● **WHAT THE EXERCISE ASKS**
Within the entries below, find every line that has the string "weight", then copy it.

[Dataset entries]
=-=-=-=-=

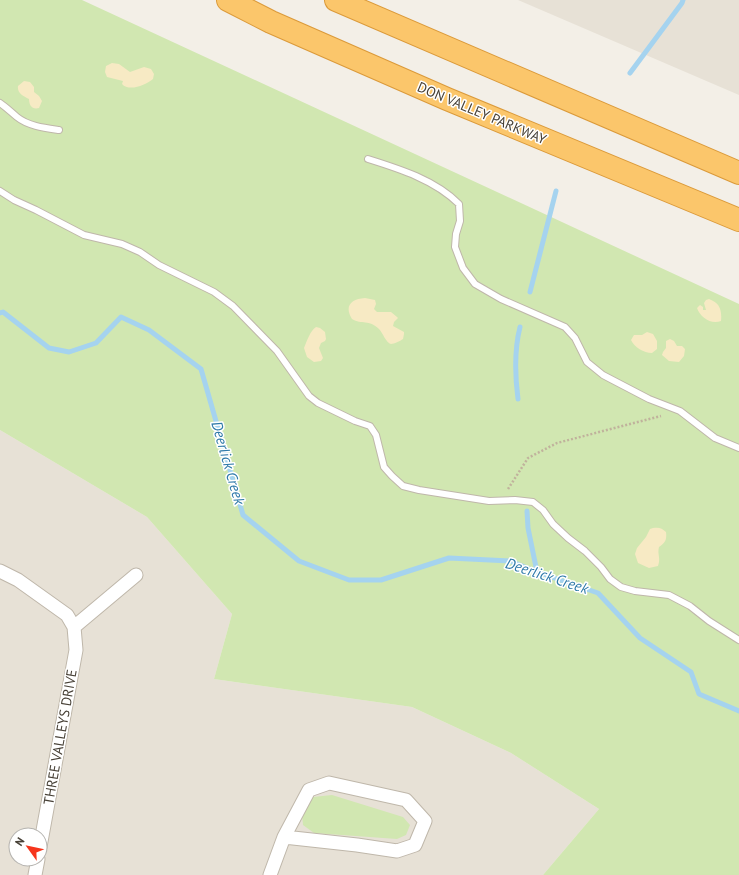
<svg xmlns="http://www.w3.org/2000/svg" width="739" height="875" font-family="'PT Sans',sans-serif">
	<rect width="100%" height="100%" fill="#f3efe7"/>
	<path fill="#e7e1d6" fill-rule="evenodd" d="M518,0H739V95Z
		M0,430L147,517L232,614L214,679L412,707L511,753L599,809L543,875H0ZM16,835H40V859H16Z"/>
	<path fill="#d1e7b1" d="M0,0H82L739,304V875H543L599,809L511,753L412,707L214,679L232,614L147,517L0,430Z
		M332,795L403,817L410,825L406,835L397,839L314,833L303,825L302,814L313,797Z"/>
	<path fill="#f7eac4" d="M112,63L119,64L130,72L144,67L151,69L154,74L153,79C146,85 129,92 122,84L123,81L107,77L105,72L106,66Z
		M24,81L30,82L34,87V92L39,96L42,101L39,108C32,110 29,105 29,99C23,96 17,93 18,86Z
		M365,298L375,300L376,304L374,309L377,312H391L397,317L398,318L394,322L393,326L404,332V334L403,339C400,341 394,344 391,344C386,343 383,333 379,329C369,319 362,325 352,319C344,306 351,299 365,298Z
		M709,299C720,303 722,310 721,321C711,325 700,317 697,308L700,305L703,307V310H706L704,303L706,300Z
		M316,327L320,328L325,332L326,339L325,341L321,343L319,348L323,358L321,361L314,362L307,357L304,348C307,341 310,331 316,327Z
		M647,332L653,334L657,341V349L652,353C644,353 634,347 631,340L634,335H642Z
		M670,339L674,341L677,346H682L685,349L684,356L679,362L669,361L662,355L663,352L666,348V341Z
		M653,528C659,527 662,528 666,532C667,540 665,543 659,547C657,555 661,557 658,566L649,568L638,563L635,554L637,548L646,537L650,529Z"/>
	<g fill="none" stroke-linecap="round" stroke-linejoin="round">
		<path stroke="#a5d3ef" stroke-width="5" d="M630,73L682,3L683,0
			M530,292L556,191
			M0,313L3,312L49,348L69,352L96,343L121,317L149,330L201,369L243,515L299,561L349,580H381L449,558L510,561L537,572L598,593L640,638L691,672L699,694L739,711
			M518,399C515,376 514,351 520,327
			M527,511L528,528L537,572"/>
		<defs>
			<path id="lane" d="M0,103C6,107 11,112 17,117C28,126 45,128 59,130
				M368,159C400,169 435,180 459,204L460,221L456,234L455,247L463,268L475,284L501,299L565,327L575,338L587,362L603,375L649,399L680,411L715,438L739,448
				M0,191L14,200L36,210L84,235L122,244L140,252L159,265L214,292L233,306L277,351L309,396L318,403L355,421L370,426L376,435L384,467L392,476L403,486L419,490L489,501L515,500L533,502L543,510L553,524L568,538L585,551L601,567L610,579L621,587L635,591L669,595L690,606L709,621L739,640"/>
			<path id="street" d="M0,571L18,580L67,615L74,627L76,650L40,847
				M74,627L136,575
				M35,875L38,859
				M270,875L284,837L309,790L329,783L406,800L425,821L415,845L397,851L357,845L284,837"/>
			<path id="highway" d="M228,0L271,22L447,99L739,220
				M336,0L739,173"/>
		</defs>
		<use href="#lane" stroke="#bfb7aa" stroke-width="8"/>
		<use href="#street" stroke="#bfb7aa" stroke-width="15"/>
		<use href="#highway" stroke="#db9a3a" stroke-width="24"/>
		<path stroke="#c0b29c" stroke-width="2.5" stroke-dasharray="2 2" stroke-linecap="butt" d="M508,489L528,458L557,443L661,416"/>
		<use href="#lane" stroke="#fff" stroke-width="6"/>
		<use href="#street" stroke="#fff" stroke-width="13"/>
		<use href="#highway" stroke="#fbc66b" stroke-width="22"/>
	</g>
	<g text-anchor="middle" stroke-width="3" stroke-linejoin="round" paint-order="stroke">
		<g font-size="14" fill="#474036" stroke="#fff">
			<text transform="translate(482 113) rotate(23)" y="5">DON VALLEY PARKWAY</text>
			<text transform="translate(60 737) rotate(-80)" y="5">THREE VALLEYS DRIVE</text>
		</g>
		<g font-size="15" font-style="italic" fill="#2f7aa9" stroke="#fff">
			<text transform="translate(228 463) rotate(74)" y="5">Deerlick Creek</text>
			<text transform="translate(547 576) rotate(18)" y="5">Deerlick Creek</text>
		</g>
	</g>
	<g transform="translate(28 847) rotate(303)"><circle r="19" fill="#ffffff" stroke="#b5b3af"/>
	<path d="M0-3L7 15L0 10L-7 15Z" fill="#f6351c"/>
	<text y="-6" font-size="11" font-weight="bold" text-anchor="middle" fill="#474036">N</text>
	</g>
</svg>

=-=-=-=-=

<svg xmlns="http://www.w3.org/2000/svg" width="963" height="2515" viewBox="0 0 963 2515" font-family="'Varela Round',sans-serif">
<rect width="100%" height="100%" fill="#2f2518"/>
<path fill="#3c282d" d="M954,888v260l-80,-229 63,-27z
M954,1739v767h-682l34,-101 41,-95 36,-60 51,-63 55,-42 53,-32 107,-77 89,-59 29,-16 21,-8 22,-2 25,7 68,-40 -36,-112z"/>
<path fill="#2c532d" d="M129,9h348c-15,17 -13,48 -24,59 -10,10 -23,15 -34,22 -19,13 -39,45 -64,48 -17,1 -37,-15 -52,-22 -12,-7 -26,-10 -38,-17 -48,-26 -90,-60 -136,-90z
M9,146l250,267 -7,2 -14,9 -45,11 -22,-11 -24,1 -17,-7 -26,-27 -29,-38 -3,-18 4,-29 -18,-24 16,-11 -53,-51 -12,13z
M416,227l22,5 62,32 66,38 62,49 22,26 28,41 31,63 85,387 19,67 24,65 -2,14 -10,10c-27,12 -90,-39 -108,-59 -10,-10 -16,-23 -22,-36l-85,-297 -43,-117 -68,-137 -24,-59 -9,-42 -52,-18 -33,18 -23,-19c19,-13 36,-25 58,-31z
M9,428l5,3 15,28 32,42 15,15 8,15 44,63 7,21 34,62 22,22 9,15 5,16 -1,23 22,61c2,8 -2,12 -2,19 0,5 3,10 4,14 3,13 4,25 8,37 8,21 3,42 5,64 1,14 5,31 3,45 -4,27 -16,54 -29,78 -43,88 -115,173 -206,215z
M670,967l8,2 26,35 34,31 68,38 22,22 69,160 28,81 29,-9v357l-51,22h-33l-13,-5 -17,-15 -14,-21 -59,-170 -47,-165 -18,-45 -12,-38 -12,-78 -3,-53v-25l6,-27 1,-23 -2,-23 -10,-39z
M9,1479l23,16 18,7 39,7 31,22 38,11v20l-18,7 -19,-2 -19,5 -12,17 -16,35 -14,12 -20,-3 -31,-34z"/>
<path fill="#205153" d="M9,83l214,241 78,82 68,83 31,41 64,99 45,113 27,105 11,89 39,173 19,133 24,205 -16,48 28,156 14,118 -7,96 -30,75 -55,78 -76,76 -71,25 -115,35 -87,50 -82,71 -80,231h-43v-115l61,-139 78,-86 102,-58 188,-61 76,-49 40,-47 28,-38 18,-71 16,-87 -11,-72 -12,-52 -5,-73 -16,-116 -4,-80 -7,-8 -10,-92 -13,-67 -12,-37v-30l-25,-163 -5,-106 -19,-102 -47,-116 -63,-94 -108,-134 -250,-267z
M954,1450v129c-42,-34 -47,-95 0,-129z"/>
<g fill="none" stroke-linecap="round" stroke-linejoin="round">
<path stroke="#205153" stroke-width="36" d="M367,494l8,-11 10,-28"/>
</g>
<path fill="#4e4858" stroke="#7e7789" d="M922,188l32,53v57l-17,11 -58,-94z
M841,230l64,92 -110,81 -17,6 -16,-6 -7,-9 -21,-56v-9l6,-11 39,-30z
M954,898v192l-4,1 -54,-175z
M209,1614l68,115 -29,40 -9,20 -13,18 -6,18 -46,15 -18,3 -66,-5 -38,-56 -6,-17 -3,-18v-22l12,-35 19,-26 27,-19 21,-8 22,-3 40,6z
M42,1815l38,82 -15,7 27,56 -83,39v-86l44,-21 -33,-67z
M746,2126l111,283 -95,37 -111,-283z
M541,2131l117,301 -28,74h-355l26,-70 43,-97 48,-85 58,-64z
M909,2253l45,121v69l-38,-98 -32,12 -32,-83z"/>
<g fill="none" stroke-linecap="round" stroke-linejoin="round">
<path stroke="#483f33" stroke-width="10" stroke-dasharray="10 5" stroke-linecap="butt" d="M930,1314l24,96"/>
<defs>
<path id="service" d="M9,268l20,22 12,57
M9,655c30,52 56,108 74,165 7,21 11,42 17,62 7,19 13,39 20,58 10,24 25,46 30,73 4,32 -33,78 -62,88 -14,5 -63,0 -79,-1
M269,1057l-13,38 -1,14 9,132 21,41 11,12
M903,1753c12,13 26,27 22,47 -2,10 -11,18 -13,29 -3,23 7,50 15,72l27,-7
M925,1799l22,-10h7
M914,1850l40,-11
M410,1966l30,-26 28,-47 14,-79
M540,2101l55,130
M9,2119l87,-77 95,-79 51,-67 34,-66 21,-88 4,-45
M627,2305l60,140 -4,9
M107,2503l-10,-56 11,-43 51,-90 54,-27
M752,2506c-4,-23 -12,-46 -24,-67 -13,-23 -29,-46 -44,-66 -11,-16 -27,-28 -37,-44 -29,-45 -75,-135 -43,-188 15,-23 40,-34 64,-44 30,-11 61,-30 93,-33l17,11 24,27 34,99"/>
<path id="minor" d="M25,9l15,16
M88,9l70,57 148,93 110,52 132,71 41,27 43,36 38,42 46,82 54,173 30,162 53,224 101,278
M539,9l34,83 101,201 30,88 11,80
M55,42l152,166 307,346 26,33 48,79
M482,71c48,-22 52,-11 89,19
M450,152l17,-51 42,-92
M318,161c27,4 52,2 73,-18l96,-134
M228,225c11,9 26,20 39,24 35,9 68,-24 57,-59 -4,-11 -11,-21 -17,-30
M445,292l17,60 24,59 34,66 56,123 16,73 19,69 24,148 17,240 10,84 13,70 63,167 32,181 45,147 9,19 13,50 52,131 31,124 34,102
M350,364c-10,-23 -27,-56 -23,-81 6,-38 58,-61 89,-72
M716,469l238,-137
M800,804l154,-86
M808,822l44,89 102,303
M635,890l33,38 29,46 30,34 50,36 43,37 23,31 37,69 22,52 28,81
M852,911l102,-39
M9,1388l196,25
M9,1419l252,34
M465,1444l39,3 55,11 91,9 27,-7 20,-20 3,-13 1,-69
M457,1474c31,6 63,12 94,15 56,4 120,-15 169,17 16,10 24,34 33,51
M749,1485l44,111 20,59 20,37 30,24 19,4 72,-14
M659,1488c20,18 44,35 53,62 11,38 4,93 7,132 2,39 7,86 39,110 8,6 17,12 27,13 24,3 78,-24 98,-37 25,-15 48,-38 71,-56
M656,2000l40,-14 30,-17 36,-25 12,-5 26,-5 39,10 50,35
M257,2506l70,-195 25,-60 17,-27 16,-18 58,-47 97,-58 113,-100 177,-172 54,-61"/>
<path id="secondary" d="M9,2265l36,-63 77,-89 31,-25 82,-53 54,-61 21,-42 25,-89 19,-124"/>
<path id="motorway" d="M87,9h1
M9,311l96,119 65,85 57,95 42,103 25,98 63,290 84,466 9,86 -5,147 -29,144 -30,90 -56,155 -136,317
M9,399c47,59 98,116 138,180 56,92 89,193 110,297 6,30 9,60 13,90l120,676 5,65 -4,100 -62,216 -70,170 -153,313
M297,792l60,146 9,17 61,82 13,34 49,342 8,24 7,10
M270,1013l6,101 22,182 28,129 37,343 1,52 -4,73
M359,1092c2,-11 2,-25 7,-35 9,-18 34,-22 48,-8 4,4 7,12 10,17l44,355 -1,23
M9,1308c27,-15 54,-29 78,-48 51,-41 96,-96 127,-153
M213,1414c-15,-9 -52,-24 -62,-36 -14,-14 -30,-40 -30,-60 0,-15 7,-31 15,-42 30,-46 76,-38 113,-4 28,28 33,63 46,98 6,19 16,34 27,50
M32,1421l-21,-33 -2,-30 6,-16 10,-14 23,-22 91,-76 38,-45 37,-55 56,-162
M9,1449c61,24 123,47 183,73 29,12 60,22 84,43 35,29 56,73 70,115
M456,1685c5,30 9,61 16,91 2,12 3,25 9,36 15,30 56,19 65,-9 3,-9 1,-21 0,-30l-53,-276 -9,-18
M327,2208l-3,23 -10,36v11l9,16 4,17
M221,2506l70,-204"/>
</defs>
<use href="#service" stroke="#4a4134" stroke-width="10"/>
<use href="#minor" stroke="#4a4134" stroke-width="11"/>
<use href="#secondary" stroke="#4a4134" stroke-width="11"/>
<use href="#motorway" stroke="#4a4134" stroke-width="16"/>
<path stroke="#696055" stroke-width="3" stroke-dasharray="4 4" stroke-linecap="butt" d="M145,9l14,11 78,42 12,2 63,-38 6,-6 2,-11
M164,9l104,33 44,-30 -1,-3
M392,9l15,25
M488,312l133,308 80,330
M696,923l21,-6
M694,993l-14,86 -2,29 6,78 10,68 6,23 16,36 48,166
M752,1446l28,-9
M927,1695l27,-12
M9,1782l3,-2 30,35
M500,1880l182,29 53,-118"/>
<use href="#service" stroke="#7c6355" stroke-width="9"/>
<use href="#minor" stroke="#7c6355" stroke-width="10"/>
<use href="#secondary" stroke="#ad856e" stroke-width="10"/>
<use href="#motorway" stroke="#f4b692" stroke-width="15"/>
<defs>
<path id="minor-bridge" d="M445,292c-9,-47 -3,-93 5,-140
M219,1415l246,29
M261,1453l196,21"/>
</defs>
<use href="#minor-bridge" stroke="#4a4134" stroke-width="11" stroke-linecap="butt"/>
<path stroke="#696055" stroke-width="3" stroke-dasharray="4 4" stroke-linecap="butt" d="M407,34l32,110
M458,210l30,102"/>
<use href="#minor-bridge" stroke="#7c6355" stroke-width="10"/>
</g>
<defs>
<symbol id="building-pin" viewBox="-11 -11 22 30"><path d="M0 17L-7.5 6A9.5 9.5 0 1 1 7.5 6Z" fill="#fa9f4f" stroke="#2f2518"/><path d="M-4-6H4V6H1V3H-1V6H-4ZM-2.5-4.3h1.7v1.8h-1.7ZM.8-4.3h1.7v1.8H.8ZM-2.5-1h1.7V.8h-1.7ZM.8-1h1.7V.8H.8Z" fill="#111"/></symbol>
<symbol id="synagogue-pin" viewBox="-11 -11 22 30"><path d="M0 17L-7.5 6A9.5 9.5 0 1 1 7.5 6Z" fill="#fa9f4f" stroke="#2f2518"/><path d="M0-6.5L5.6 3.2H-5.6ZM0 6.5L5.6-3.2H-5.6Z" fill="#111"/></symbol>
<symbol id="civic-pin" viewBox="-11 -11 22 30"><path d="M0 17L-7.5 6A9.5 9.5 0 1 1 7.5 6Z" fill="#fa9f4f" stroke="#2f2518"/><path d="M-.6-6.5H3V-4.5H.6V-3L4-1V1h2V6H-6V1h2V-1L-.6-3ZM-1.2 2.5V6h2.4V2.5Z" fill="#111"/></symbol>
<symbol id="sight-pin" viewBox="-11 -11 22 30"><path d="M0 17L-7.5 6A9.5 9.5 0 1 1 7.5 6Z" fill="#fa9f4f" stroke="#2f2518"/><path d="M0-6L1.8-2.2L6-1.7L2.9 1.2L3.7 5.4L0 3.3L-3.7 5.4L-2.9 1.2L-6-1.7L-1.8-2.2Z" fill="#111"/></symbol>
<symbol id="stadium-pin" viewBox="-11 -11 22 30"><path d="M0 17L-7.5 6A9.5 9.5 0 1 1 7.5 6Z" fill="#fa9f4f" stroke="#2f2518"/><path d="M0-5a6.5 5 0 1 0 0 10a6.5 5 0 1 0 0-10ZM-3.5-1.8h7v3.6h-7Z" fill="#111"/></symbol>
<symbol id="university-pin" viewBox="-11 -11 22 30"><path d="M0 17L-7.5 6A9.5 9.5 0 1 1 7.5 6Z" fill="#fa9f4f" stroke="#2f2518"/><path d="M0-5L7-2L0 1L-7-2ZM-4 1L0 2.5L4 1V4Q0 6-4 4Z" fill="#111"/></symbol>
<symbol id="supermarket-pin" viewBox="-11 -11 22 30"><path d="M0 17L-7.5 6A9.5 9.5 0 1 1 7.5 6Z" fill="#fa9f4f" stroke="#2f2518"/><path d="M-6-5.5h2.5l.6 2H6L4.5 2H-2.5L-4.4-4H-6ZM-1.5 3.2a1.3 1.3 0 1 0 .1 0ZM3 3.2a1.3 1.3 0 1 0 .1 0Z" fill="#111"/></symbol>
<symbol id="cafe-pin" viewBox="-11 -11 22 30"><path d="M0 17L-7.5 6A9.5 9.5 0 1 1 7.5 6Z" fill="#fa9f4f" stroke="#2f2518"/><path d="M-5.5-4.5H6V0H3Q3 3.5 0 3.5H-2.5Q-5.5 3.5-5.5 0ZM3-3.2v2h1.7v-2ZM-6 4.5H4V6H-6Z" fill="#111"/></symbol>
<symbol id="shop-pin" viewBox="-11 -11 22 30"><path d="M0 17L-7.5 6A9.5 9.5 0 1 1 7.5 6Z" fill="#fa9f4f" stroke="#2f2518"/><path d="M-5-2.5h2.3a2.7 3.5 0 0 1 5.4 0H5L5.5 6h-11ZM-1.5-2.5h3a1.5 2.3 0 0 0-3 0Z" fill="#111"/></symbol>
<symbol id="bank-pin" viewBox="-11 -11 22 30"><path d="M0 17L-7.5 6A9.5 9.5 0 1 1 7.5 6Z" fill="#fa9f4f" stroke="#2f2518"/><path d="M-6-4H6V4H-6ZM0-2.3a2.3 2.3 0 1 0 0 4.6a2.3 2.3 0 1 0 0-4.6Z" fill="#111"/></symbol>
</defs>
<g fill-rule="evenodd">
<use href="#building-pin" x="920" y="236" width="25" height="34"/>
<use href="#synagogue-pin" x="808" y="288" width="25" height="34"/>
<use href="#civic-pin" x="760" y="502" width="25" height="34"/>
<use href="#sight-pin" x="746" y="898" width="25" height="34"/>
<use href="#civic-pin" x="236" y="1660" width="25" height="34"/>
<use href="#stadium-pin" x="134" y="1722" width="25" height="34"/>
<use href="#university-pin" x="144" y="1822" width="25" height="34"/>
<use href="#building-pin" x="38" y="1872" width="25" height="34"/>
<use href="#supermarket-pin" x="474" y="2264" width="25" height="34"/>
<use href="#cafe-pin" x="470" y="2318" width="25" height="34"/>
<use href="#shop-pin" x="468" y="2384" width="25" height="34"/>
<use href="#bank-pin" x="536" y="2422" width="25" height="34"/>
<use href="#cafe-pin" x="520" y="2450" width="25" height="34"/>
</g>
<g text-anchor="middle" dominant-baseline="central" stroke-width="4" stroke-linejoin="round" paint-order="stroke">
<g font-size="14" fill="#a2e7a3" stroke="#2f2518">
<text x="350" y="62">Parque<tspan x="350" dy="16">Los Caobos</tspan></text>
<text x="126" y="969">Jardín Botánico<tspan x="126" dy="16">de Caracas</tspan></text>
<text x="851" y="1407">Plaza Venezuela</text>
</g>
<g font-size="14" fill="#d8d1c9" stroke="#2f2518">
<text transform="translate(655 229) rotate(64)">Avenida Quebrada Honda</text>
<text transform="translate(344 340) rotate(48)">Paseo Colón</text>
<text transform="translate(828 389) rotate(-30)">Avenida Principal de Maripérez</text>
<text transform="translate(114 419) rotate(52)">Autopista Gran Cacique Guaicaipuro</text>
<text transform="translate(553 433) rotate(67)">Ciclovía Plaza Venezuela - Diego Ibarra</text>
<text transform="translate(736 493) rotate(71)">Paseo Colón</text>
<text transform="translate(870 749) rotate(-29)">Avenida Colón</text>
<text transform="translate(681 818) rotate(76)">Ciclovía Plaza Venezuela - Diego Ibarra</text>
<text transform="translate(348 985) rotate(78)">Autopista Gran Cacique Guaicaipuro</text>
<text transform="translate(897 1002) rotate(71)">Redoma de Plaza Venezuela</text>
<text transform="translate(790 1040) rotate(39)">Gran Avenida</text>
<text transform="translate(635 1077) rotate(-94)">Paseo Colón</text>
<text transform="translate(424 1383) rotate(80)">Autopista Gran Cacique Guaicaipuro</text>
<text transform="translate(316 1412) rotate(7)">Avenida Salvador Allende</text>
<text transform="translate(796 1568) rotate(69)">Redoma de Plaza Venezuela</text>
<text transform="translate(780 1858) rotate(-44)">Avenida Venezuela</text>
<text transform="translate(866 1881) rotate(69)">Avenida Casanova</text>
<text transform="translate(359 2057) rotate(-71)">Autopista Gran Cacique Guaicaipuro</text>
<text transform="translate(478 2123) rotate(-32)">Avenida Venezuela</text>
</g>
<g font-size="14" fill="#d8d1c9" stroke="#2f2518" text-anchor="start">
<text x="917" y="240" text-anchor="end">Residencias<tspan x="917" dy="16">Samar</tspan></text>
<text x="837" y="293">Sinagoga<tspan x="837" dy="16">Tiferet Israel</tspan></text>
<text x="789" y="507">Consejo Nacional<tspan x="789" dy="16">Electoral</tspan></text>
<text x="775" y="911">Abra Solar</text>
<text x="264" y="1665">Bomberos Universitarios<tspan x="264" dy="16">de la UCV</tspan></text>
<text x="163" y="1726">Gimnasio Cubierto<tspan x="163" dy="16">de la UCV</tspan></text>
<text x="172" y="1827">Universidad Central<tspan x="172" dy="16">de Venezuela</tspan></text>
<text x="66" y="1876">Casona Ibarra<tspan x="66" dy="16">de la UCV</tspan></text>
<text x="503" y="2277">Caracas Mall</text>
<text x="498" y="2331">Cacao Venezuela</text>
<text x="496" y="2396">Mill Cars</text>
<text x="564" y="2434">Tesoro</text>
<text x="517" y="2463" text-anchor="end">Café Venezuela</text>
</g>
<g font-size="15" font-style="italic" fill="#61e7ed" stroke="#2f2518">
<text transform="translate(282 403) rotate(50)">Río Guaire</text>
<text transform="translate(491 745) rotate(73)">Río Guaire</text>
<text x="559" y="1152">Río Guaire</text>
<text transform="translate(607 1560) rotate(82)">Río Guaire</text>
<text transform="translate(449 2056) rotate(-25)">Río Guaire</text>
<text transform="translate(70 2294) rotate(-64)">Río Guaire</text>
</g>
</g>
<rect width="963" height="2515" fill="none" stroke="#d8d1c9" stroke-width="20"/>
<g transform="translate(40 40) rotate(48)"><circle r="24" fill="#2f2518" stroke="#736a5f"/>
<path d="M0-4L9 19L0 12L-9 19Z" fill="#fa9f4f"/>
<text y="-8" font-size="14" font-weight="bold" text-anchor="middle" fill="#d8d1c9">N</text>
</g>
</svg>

=-=-=-=-=

● **TASK SOLUTION**
	<text y="-6" font-size="11" font-weight="bold" text-anchor="middle" fill="#474036">N</text>
<text y="-8" font-size="14" font-weight="bold" text-anchor="middle" fill="#d8d1c9">N</text>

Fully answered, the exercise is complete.